Com Kant, o conceito de sistema adquire, definitivamente, cidadania
filosófica . Nele se abandona o modelo mecânico então vigente,
substituído por um conceito verdadeiramente orgânico, que pressupõe
uma “força única, central, interna, agindo de modo teleológico,
diferente da mera soma das partes do sistema”i.
A idéia de sistema tornou-se uma obsessão para Kant. Tomando por
base apenas a sua obra madura (o chamado período crítico),
encontra-se já na Crítica da Razão Pura, na parte intitulada
"Doutrina Transcendental do Método", um capítulo
denominado "Arquitetônica da Razão Pura", que começa com
as seguintes palavras: "Por arquitetônica, entendo a arte dos
sistemas"ii.
E no mesmo parágrafo, ele prossegue: "...a unidade sistemática
é o que transforma o conhecimento vulgar em ciência".
Mais adiante, na esfera da Razão Prática, em sua Doutrina do
Direito, Kant reflete uma vez mais sobre as questões implicadas pelo
paradigma sistemático. Para ele, a dedução da divisão de um
sistema, isto é, "uma prova de que [ele] é tanto íntegro
quanto contínuo"iii,
com uma passagem adequada do conceito dividido para os elementos que
o subdivivem, "é uma das mais difíceis condições a serem
cumpridas pelo arquiteto de um sistema".
Nesta passagem, referia-se o filósofo de Konigsberg à dificuldade
de extrair logicamente o sistema da metafísica dos costumes (que,
para ele, abrangeria a doutrina do direito e a doutrina das virtudes)
a partir do princípio por ele considerado fundamental: o conceito de
ato do livre arbítrio em geral.
Porém, a reflexão mais avançada sobre a matéria, que chega mesmo
a prefigurar a abordagem da moderna teoria dos sistemas, encontra-se
em sua Crítica da Faculdade de Julgar, em duas passagens,
entituladas: "Do sistema teleológico nas relações dos seres
organizados" e "Do fim último da natureza como sistema
teleológico"iv.
Nestes sub-capítulos, Kant argumenta a favor do caráter
genuinamente ontológico do sistema, na medida em que o considera
presente no reino da natureza, cujos seres organizados possuiriam um
fim (telos) inerno e autônomo, a partir do qual existem,
desenvolvem-se e atuam.
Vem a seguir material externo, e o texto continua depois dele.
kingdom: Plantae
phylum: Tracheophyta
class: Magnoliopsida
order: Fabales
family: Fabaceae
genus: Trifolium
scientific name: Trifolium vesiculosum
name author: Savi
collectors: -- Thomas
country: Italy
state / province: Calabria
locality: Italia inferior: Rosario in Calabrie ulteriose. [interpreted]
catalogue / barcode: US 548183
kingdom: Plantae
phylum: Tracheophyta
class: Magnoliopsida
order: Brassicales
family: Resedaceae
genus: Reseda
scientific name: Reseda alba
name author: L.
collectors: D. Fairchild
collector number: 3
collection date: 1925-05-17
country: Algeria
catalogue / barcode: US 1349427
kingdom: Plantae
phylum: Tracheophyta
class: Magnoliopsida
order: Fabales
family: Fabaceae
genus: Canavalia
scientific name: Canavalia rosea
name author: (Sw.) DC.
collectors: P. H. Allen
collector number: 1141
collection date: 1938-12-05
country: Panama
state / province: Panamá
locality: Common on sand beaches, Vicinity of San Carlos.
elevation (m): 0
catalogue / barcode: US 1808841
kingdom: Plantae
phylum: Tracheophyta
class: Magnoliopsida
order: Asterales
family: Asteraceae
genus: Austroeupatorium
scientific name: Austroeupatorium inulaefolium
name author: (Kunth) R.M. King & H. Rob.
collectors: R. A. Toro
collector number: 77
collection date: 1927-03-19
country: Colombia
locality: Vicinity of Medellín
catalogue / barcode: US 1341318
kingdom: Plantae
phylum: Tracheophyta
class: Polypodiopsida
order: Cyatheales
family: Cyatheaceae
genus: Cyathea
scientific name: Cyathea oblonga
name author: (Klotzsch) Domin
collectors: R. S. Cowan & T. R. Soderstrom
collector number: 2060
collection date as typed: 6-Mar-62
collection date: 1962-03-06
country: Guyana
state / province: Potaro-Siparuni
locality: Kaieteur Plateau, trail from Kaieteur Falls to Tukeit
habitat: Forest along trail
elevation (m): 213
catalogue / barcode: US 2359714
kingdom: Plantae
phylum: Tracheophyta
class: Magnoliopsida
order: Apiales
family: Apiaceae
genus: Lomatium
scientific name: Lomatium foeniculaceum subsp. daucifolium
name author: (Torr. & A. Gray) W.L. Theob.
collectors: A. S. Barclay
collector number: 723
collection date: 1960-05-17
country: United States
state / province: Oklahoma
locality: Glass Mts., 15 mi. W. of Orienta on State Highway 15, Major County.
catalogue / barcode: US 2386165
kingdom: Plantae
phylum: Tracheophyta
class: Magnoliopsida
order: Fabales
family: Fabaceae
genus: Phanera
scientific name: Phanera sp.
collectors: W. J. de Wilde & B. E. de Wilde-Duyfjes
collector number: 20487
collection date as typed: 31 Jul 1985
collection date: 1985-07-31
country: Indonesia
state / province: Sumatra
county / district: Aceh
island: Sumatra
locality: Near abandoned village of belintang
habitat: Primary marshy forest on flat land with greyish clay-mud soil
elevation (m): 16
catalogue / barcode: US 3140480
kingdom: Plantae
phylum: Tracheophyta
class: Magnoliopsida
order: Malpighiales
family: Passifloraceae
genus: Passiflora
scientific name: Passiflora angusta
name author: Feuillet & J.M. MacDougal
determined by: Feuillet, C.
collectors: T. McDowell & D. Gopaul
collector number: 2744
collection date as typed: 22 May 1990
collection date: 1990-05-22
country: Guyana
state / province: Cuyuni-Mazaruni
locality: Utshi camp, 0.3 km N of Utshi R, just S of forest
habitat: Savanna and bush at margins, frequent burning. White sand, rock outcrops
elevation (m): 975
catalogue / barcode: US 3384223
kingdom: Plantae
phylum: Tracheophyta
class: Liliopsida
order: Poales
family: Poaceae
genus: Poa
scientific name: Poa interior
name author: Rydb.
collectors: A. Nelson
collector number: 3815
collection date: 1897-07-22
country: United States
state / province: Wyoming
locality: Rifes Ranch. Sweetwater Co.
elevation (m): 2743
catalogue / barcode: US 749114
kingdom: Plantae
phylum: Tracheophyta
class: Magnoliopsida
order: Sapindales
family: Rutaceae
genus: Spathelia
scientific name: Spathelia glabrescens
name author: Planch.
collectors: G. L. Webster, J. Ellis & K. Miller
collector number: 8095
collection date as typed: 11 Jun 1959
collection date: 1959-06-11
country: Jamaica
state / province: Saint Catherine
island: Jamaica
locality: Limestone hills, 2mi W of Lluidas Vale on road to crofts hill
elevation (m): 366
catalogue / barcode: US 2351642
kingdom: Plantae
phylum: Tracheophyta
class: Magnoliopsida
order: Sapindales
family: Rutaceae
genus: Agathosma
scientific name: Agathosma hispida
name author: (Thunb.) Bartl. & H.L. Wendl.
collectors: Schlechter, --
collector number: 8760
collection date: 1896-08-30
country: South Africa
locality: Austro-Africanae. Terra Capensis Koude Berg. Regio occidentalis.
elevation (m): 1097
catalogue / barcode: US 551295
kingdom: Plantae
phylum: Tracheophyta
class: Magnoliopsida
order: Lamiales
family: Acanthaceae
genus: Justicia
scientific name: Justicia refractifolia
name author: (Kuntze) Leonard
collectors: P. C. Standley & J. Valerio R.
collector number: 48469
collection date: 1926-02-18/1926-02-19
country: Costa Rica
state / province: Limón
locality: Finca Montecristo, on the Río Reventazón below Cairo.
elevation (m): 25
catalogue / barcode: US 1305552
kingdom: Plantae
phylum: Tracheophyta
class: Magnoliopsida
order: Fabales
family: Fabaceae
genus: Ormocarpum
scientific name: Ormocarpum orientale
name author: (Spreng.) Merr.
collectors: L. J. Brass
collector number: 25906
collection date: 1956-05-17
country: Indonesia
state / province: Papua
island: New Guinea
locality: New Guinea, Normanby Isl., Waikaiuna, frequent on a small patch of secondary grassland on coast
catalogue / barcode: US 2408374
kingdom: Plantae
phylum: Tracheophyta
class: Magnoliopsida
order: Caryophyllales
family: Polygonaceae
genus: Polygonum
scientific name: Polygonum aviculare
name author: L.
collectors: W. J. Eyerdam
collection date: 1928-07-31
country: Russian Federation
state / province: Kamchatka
Veja-se nesta concepção os rudimentos da
idéia de sistema aberto, o qual é capaz de interiorizar
informações do ambiente (aprendendo, assim, o telos da
natureza), e de exteriorizar informações em seu meio (manifestando
o seu telos interno na forma de ação ou comunicação).
Observe-se, ainda, que esta concepção de telos ou finalidade
intrínseca é bastante aparentada ao conceito de função,
que desempenha papel-chave na moderna abordagem sistêmica.
i
CHAVES, Pablo H. Direito e Sistema. Jus Navigandi, Teresina,
ano 5, n. 51, out. 2001. Disponível em:
<http://jus2.uol.com.br/doutrina/texto.asp?id=2169>. Acesso
em: 25 maio 2010.
ii
KANT, Immanuel. Crítica da Razão Pura. Trad. Alex Marins.
São Paulo; Martin Claret, 2001, p. 584.
iii
KANT, Immanuel. A Metafísica dos Costumes. Trad. Edson Bini.
Bauru: Edipro, 2008, p. 71, nota 28.
iv
KANT, Immanuel. Crítica da Faculdade de Julgar. Trad.